Казимеж не мог не заметить, каким истощенным был Корчак. Голос его говорил об одном, но воспаленные красные глаза, глаза безумца, противоречили словам. Стремясь сохранить душевное равновесие, доктор пытался облечь в рациональные фразы свои мысли об иррациональной ситуации. Он был старым военным врачом, напомнил Корчак Казимежу, и никогда не забывал, что на фронте подвергался еще большей опасности, чем в гетто.

Направляя беседу в философское русло, что позволяло выйти за пределы переживаемой сиюминутной реальности, Корчак говорил как Старый Доктор. Снова оказавшись в положении, когда он должен был утешать — на этот раз тех, кто пришел утешить его, Корчак пытался обратить внимание собеседника на оптимистическую сторону событий, говорить о будущем. «Гитлеровскому режиму придет конец, ведь подавляющее большинство немецкого народа не сможет примириться с подобными зверствами», — убеждал он собеседника. Когда Казимеж выразил возмущение некоторыми поляками, которые выдавали евреев гестаповцам, Корчак ответил: «Не забывайте, на каждого такого поляка приходится множество других, которые ведут себя достойно. Ведь люди, как правило, добры». Тем не менее Корчак с глубокой горечью замечал, как успешно разрушают немцы мост между евреями и поляками, возведению которого он и его семья посвятили свои жизни. В своем дневнике он записал: «С какой легкостью объединяют свои усилия два преступника для неблаговидных целей и как упорно не желают сотрудничать два народа, исповедующие общие идеалы, но разделенные исторической судьбой».

Тиф косил людей так стремительно, что не хватало места на кладбище. Умерших хоронили обнаженными в общих могилах.

Когда Корчак проходил мимо изможденных детей, которые сегодня протягивали за подаянием голые руки, а на следующий день их обледенелые тела лежали в сточных канавах, им овладевало нарастающее чувство беспомощности. В основном это были дети беженцев, умершие от тифа, голода или холода, а также больные дети, которых вынесли на улицу, когда в них еще теплилась жизнь, поскольку у родителей не было денег, чтобы заплатить за вывоз трупа. Нередко кто-нибудь покрывал эти тельца выпущенным к месячнику детей красивым плакатом с надписью «НАШИ ДЕТИ ДОЛЖНЫ ЖИТЬ».
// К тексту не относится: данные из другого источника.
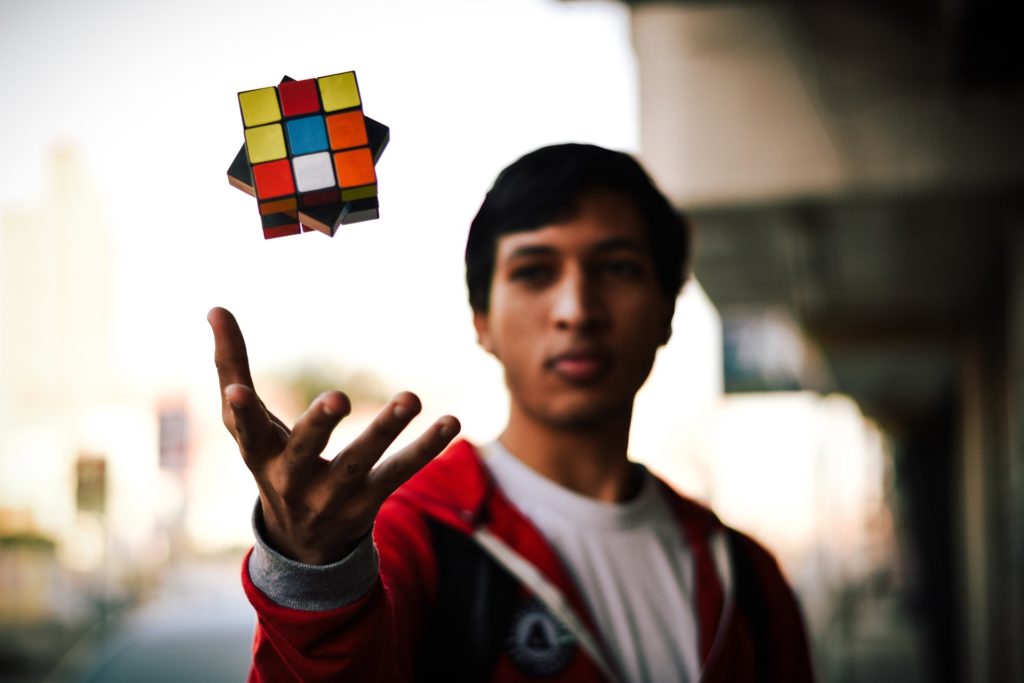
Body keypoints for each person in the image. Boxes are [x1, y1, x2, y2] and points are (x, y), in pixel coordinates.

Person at [209, 144, 814, 682]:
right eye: (533, 272)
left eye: (619, 268)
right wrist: (312, 576)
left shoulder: (747, 575)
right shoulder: (400, 539)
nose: (576, 310)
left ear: (666, 314)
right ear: (483, 323)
Иногда Корчак вставал на колени рядом с умирающим ребенком, пытаясь передать тепло своих рук измученному телу, и шептал слова ободрения, но его уже не слышали. До предела истощенные, дети не могли встать, они лежали в позе эмбриона и как будто спали с открытыми глазами. Среди прав ребенка, которые он отстаивал, было право на достойную смерть, но в смерти этих детей, как и в их жизни, не было достоинства.

Какое-то время Корчак упорно пытался убедить CENTOS предоставлять больше убежищ для бездомных детей, чтобы дать им хотя бы минимальный шанс выжить. Убедившись в тщетности этих попыток, как и его плана добиться помощи от еврейской полиции гетто, он решил сам найти пусть скромное помещение, где умирающие дети могли бы ощутить хоть какую-то заботу.
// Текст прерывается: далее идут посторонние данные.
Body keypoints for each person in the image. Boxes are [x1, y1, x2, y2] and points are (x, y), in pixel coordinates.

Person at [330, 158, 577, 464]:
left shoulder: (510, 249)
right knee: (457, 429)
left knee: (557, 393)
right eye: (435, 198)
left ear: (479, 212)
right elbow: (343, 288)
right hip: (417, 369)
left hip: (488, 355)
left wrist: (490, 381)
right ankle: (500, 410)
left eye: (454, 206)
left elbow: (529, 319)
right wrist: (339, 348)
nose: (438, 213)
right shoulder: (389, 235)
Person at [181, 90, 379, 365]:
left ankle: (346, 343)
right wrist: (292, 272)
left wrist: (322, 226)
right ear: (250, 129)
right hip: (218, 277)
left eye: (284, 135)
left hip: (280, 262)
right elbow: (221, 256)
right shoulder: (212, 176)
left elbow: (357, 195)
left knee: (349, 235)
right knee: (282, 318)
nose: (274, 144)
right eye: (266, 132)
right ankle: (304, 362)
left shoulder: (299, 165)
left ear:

Исчерпав все другие каналы, Корчак задумал обратиться за помощью к полковнику Мечиславу Ковальскому, члену департамента здравоохранения юденрата. Ковальский, бывший некогда профессиональным военным врачом польской армии, иногда снабжал Корчака мылом, постельным бельем, топливом и даже продуктами питания. Поскольку ранее они редко беседовали (кроме сухого обмена формальностями), полковник весьма удивился, когда Корчак с жаром стал излагать свой план, как помочь бездомным детям достойно умереть. «Больницы переполнены, туда их не удастся поместить, даже если бы и сохранялся шанс на выздоровление. Осуществление моего плана не потребует много места или денег. Нужен какой-нибудь пустой склад с полками, на которые можно положить детей. И штата большого не требуется, достаточно одного опытного санитара».